I’m not a bad person, he said. I just made some horrible decisions.
He was fifty-five when he died. As far as I was concerned, he could rest in peace.
Sophia was attending soccer camp that week at Green Meadow High School, where I served as Assistant Principal. I pulled up in the horseshoe driveway by the practice field, idling just long enough to watch her sign in with a clipboard-wielding counselor, and then trot onto the grass, where she was greeted with a fanfare of happy shrieks and joyful shimmies from the other girls, as if they hadn’t seen her for years. I felt a familiar pang of separation, the melancholy awareness that my daughter’s real life—at least her favorite parts—took place in my absence.

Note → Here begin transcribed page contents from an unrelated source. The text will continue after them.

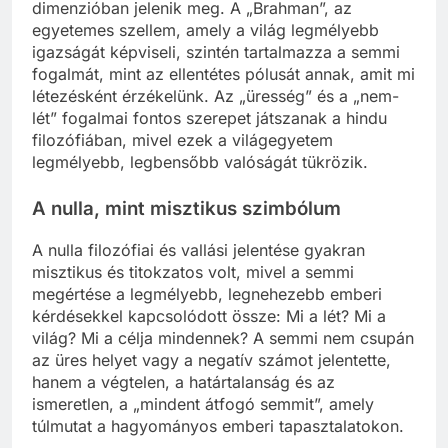
dimenzióban jelenik meg. A „Brahman”, az
egyetemes szellem, amely a világ legmélyebb
igazságát képviseli, szintén tartalmazza a semmi
fogalmát, mint az ellentétes pólusát annak, amit mi
létezésként érzékelünk. Az „üresség” és a „nem-
lét” fogalmai fontos szerepet játszanak a hindu
filozófiában, mivel ezek a világegyetem
legmélyebb, legbensőbb valóságát tükrözik.
A nulla, mint misztikus szimbólum
A nulla filozófiai és vallási jelentése gyakran
misztikus és titokzatos volt, mivel a semmi
megértése a legmélyebb, legnehezebb emberi
kérdésekkel kapcsolódott össze: Mi a lét? Mi a
világ? Mi a célja mindennek? A semmi nem csupán
az üres helyet vagy a negatív számot jelentette,
hanem a végtelen, a határtalanság és az
ismeretlen, a „mindent átfogó semmit”, amely
túlmutat a hagyományos emberi tapasztalatokon.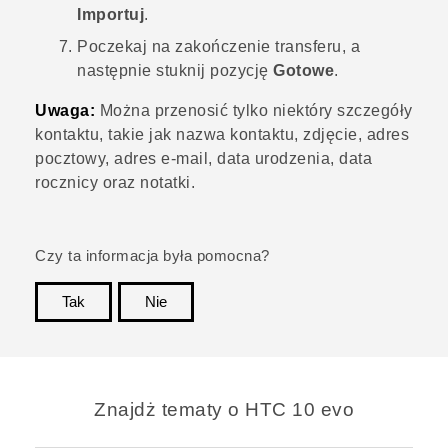
Importuj
.
Poczekaj na zakończenie transferu, a
następnie stuknij pozycję
Gotowe
.
Uwaga:
Można przenosić tylko niektóry szczegóły
kontaktu, takie jak nazwa kontaktu, zdjęcie, adres
pocztowy, adres e-mail, data urodzenia, data
rocznicy oraz notatki.
Czy ta informacja była pomocna?
Tak
Nie
Dziękujemy!
Znajdż tematy o HTC 10 evo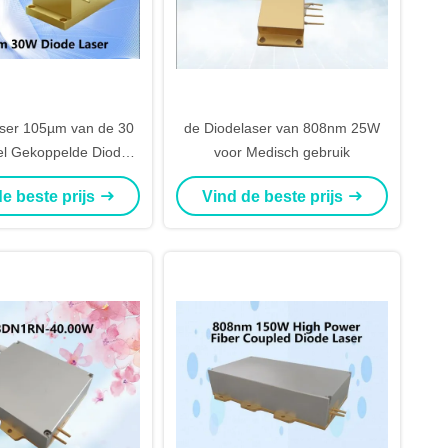
ser 105µm van de 30
de Diodelaser van 808nm 25W
el Gekoppelde Diode
voor Medisch gebruik
oppeling met Hoge
e beste prijs
Vind de beste prijs
Helderheid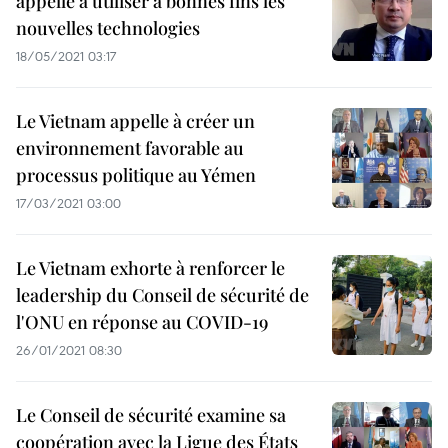
appelle à utiliser à bonnes fins les
nouvelles technologies
18/05/2021 03:17
Le Vietnam appelle à créer un
environnement favorable au
processus politique au Yémen
17/03/2021 03:00
Le Vietnam exhorte à renforcer le
leadership du Conseil de sécurité de
l'ONU en réponse au COVID-19
26/01/2021 08:30
Le Conseil de sécurité examine sa
coopération avec la Ligue des États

I’d never been like that as a child, a valued member of the pack, showered with affection, protected by the safety of numbers. I’d always been a party of one, set apart from the other kids by the conviction—I possessed it from a very early age—that I was destined for something bigger than they were, a future that mattered. I didn’t believe that anymore—how could I, my life being what it was—but I remembered the feeling, almost like I’d been anointed by some higher authority, and I missed it sometimes. It had been an adventure, growing up like that, knowing in my blood that something amazing was waiting for me in the distance, and that I just needed to keep moving forward in order to claim it.
The only thing waiting for me that morning was my cramped office in the empty high school, the unceasing demands of a job I’d outgrown. It was an important position, don’t get me wrong—I had a lot on my shoulders—but it was hard to stomach being the number two again, after savoring an all-too-fleeting taste of real authority.
Three years earlier, I’d taken over as Acting Principal after my boss, Jack Weede, had suffered a near-fatal heart attack. He was sixty-five at the time, and everyone assumed he would pack it in, and that my promotion would become permanent. But Jack surprised us all by coming back; he couldn’t let go of the reins. It was his call and I didn’t hold it against him—retirement had never struck me as much of a prize, either—but the ordeal had taken a toll on him, and a lot of his workload ended up landing on good old Tracy’s desk.
Even on a slow day in early August, there was more than enough to keep me busy. I started by combing through the analytics from our most recent round of assessment tests, trying to spot gaps in our curriculum, and offer some low-impact, last-minute suggestions for addressing them. We’d been slipping a bit in the statewide rankings—not badly, but just enough to cause some alarm—and we needed to take some concrete measures to turn that around before it became a serious problem.
After that, I scoured a stack of old résumés in search of a long-term substitute for Jeannie Kim, our popular (if slightly overrated) AP Physics teacher, who was taking maternity leave in January. An incompetent sub isn’t a huge problem if they’re only in contact with the students for a day or two, but Jeannie was going to be out for an entire semester.
If I’d left it up to Jack, he would’ve waited until the last minute, hired the first warm body he could get his hands on, and then shrugged it off if something went wrong. It’s hard to find a good sub, Tracy. There’s a reason those people don’t have real jobs. But I wasn’t about to let that happen, not if I could help it. Our students deserved better. It was easy to forget, when you were a grown-up and high school was safely in the past, how it felt to be a captive audience, the way time could stand still in a classroom, and one bad teacher could poison your entire life.